§ Estratto della pagina

Camere: comincia il voto su vicepresidenti, questori e segretari

Al Colle è tutto pronto per il via ai colloqui con i gruppi parlamentari e i leader dei partiti. Da Cominciata la votazione dei vicepresidenti, dei segretari e dei questori. 

Parlamento italiano (generica) - Foto di Ansa Foto
Parlamento italiano (generica) – Foto di Ansa Foto

Le consultazioni al Quirinale si apriranno domani, mentre questa sera dovrebbe uscire il calendario.

Al Colle è tutto pronto per il via ai colloqui con i gruppi parlamentari e i leader dei partiti. Da poco è cominciata la votazione dei vicepresidenti, dei segretari e dei questori. Trapela che già domenica potrebbe avvenire il giuramento del nuovo governo.

L’accordo della maggioranza

Forza Italia avrà una vicepresidenza alla Camera e una al Senato. Fratelli d’Italia ne avrà una alla Camera e la Lega una al Senato. Questo l’accordo raggiunto dalla maggioranza durante una riunione dei capigruppo che si è tenuta alla Camera. I nomi del Senato sono Gian Marco Centinaio (Lega), Maurizio Gasparri (Forza Italia). I nomi della Camera sono invece Giorgio Mulè (Forza Italia) e Fabio Rampelli (Fratelli d’Italia).

Le indicazioni di voto del Pd

Dal fronte delle opposizioni, nessuna tregua è arrivata tra il Pd e il Terzo polo. Rumors avevano parlato di un incontro fissato tra il senatore Dem Marco Meloni e il capogruppo di Italia Viva al Senato Raffaele Paita. L’indicazione di Enrico Letta per le vicepresidenze restano quelle di Anna Rossomando come vicepresidente al Senato e Anna Ascani come vicepresidente della Camera dei Deputati.

Per quanto riguarda le altre indicazioni di voto del Pd, ci sono Marco Meloni questore e Valeria Valente segretario d’Aula al Senato, con l’aggiunta di un altro nome. Chiara Braga e Stefano Vaccari segretari d’Aula alla Camera.

Il Terzo polo non ritira le schede

Ci sono quattro posti di vicepresidenza, due alla Camera e due al Senato. Pd e Movimento 5 Stelle ci hanno tagliato fuori. Questa cosa per noi non è rispettosa e non partecipiamo al voto”, ribadisce il leader di Italia Viva Matteo Renzi, aggiungendo: “Per mezza poltrona si sono messi d’accordo, ormai sono una coppia di fatto”. 

Una delle opposizioni è stata esclusa dalle vicepresidenze delle Camere. A questo punto auspichiamo che vi sia la disponibilità a considerare che almeno una delle commissioni di garanzia, Vigilanza o Copasir, vada al Terzo polo”, ha dichiarato il capogruppo della Camera di Azione-Iv Matteo Richetti.

Il Terzo polo non ha ritirato le schede: “Non ritiriamo la scheda, quindi non partecipiamo al voto”, ha annunciato Ettore Rosato.

§ Esercizi
**a)** Estragga dall'articolo sulle votazioni alle Camere il passo che si apre con le parole contenenti "Parlamento italiano (generica) - Foto" e si chiude con "del nuovo governo.".
**b)** In base all'articolo sulle votazioni alle Camere, risponda alle seguenti domande:
(i) Quando si apriranno le consultazioni al Quirinale?
(ii) Chi sono i due nomi indicati dal Pd come segretari d'Aula alla Camera?
(iii) Chi ha annunciato che il Terzo polo non ritira la scheda?

§ Dati registrati
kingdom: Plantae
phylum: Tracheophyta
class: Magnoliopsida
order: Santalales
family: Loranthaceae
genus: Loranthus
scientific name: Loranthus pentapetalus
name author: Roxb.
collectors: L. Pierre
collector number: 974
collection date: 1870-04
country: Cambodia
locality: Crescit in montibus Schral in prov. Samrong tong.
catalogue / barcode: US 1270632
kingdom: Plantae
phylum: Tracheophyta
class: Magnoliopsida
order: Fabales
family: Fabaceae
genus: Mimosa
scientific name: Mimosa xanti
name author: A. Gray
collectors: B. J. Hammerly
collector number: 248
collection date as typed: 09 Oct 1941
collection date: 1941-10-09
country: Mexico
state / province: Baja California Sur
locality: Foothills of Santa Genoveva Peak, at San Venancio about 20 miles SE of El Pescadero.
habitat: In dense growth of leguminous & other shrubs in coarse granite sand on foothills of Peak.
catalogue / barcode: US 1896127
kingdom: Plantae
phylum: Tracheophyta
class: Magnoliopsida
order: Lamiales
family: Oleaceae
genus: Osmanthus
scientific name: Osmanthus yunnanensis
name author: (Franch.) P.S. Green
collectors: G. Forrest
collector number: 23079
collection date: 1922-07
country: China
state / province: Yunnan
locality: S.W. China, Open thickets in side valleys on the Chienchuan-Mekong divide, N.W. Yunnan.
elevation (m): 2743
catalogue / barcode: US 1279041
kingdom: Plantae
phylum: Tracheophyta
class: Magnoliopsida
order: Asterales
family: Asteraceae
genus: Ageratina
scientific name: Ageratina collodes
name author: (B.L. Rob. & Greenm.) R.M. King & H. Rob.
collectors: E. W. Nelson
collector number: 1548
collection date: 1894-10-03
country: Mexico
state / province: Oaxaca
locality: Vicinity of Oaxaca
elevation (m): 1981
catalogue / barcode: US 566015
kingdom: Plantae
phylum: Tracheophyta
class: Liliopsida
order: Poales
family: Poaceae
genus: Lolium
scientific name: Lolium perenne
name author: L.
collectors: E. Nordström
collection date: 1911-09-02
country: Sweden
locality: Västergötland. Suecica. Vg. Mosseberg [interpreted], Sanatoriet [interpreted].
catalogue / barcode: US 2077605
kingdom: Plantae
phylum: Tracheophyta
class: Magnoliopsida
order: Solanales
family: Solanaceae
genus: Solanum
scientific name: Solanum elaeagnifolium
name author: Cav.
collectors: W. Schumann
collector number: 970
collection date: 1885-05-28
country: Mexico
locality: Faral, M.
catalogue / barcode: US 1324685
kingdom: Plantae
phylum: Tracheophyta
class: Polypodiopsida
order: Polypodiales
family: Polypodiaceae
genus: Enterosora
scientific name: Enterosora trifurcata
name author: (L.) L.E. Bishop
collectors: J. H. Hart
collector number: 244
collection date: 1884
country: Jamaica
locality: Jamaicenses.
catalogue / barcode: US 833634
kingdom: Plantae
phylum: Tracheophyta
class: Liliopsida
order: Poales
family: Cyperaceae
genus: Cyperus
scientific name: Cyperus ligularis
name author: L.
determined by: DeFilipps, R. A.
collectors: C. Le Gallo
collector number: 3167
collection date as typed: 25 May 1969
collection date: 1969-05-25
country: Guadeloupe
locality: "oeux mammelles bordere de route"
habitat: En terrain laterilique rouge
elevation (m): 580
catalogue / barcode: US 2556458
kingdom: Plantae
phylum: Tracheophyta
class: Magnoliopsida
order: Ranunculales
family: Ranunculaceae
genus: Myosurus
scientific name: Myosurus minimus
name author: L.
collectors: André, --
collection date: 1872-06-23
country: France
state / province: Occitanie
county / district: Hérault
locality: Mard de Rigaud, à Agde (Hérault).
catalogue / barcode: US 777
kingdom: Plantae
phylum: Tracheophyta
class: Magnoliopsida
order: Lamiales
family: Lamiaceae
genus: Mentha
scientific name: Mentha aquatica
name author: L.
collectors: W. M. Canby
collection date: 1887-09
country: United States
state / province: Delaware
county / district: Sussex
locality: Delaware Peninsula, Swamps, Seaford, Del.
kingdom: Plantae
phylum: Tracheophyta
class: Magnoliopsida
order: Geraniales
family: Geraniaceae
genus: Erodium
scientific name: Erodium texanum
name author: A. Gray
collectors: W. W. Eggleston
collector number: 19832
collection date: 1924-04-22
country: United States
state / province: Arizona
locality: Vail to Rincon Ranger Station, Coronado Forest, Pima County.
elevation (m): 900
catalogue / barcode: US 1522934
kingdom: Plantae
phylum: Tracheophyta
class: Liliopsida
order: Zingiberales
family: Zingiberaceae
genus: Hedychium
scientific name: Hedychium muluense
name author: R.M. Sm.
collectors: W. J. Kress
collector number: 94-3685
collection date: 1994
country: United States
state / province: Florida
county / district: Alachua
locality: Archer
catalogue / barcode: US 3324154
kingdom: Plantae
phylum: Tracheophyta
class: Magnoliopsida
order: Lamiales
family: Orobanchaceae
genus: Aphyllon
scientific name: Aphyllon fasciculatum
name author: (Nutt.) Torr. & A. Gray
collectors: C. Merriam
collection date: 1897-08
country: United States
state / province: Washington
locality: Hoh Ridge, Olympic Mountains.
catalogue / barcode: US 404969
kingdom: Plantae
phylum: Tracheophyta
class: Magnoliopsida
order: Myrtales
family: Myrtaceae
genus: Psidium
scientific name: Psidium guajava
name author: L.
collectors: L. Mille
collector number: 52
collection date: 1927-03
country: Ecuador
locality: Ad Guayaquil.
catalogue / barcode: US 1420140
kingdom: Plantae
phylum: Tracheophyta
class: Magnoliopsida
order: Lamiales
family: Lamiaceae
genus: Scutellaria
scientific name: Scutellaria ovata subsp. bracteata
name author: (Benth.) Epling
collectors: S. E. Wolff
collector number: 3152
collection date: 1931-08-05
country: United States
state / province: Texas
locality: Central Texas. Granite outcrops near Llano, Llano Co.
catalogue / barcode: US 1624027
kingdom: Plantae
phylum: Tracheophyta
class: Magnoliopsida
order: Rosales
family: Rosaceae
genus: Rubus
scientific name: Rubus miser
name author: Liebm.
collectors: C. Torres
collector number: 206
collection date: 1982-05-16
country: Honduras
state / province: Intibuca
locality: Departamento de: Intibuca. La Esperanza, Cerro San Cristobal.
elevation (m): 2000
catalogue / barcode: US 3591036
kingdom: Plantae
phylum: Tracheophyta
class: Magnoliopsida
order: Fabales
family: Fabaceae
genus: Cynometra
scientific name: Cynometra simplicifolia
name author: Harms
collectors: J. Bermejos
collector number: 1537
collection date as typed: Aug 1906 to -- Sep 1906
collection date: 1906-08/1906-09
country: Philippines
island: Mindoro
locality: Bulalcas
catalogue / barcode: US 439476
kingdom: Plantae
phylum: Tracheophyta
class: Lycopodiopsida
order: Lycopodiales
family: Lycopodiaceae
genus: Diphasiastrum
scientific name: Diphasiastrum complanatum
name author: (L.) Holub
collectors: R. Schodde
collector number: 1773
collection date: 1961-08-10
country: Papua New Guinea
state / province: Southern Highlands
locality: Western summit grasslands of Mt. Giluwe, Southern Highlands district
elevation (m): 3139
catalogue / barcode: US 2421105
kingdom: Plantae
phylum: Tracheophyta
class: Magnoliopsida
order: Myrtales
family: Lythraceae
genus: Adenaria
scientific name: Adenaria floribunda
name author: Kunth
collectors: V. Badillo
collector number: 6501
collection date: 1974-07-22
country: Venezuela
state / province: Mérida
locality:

§ Risultati per esercizio
**a)**
Parlamento italiano (generica) - Foto di Ansa Foto
Parlamento italiano (generica) – Foto di Ansa Foto

Le consultazioni al Quirinale si apriranno domani, mentre questa sera dovrebbe uscire il calendario.

Al Colle è tutto pronto per il via ai colloqui con i gruppi parlamentari e i leader dei partiti. Da poco è cominciata la votazione dei vicepresidenti, dei segretari e dei questori. Trapela che già domenica potrebbe avvenire il giuramento del nuovo governo.

**b)**
(i) Domani.
(ii) Chiara Braga e Stefano Vaccari.
(iii) Ettore Rosato.